Each line of the records that follow must come back exactly, with pictures skipped.

____

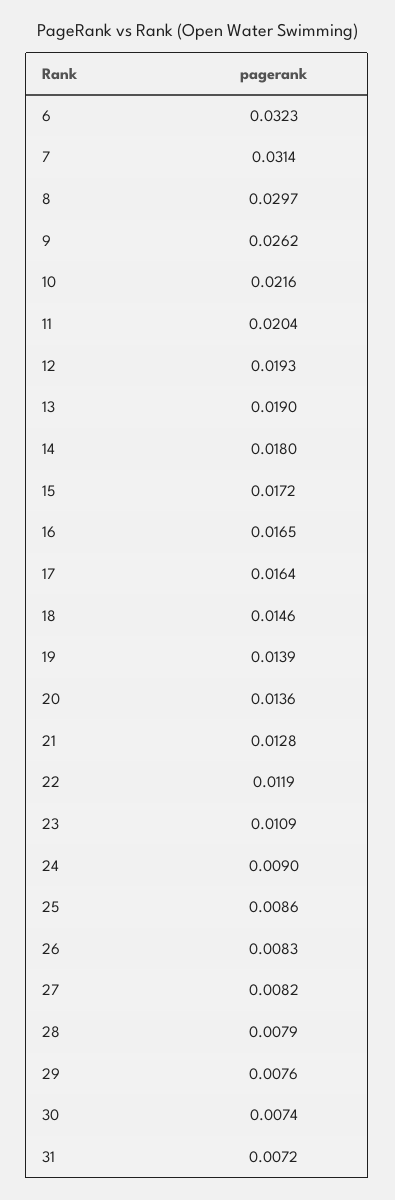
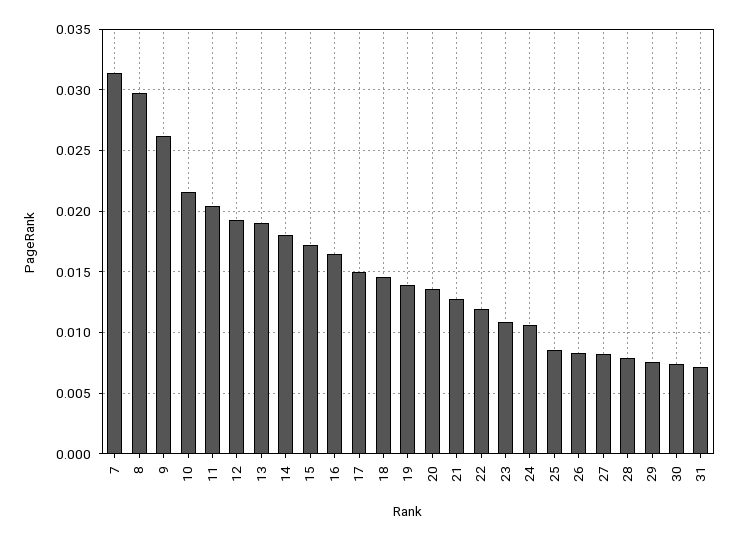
  {
-   "6": 0.0323,
    "7": 0.0314,
    "8": 0.0297,
    "9": 0.0262,
    "10": 0.0216,
    "11": 0.0204,
    "12": 0.0193,
    "13": 0.019,
    "14": 0.018,
    "15": 0.0172,
    "16": 0.0165,
-   "17": 0.0164,
+   "17": 0.015,
    "18": 0.0146,
    "19": 0.0139,
    "20": 0.0136,
    "21": 0.0128,
    "22": 0.0119,
    "23": 0.0109,
-   "24": 0.009,
+   "24": 0.0105,
    "25": 0.0086,
    "26": 0.0083,
    "27": 0.0082,
    "28": 0.0079,
    "29": 0.0076,
    "30": 0.0074,
    "31": 0.0072
  }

____

ANSWER BOX =>
  {
-   "6": 0.0323,
    "7": 0.0314,
    "8": 0.0297,
    "9": 0.0262,
    "10": 0.0216,
    "11": 0.0204,
    "12": 0.0193,
    "13": 0.019,
    "14": 0.018,
    "15": 0.0172,
    "16": 0.0165,
-   "17": 0.0164,
+   "17": 0.015,
    "18": 0.0146,
    "19": 0.0139,
    "20": 0.0136,
    "21": 0.0128,
    "22": 0.0119,
    "23": 0.0109,
-   "24": 0.009,
+   "24": 0.0105,
    "25": 0.0086,
    "26": 0.0083,
    "27": 0.0082,
    "28": 0.0079,
    "29": 0.0076,
    "30": 0.0074,
    "31": 0.0072
  }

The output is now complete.